One of the controversies in Christian theology is the relationship of law and gospel. This derives in part from Paul, who in some of his letters differentiates between living under the law and living under the gospel. The gospel delivers us from the law's condemnation; therefore it could be said we are free from the law. But, as Paul explains in Romans 8 and elsewhere, we are free from the law in the sense that in the grace of Christ we no longer establish our righteousness before God through the law. We have been set free from the "law of sin and death" and live in the freedom of the Spirit.

"For the law of the Spirit of life in Christ Jesus has set you free from the law of sin and of death. For God has done what the law, weakened by the flesh, could not do: by sending his own Son in the likeness of sinful flesh, and to deal with sin, he condemned sin in the flesh, so that the just requirement of the law might be fulfilled in us, who walk not according to the flesh but according to the Spirit" (Romans 8:2-4)
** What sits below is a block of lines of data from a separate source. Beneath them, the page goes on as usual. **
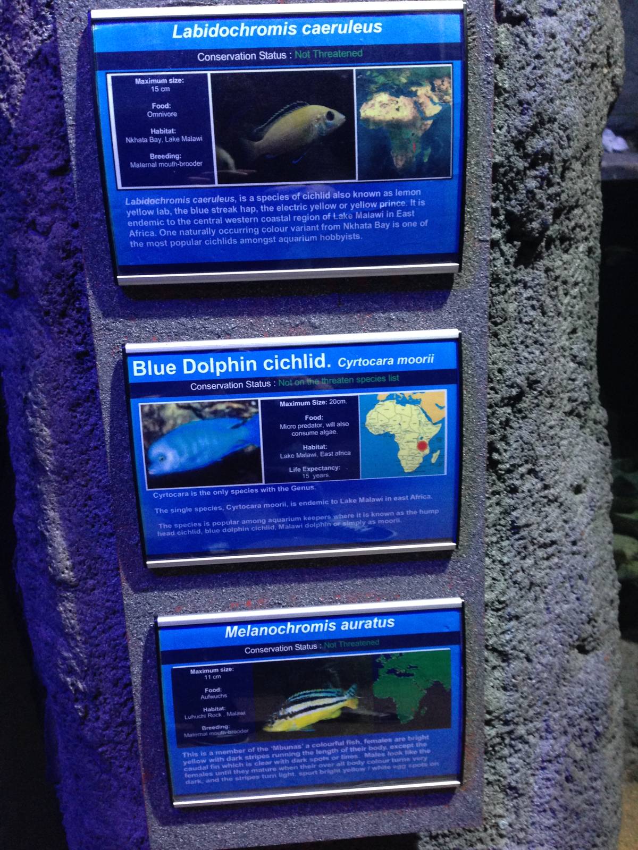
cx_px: 319
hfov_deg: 42.9
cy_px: 425
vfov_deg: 55.4
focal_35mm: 33
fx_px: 811
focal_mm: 4.12
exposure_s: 1/20
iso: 200
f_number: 2.4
Three uses of the ten commandments

John Calvin taught that for Christians the ten commandments have three uses:

  • The law serves as a mirror that displays the righteousness of God but at the same time reflects our human sinfulness. Before God's law we stand condemned, so it serves to turn us to Christ for salvation.
  • Even though the law by itself cannot change human hearts, it can serve as a way to hold back evil "by means of its fearful denunciations and the consequent dread of punishment, to curb those who, unless forced, have no regard for rectitude and justice" (Institutes, Book II:10).
  • For the Christian the ten commandments become the law of freedom. Since we are by Christ redeemed from their condemnation of our disobedience, the commandments guide us in our life of gratitude to God.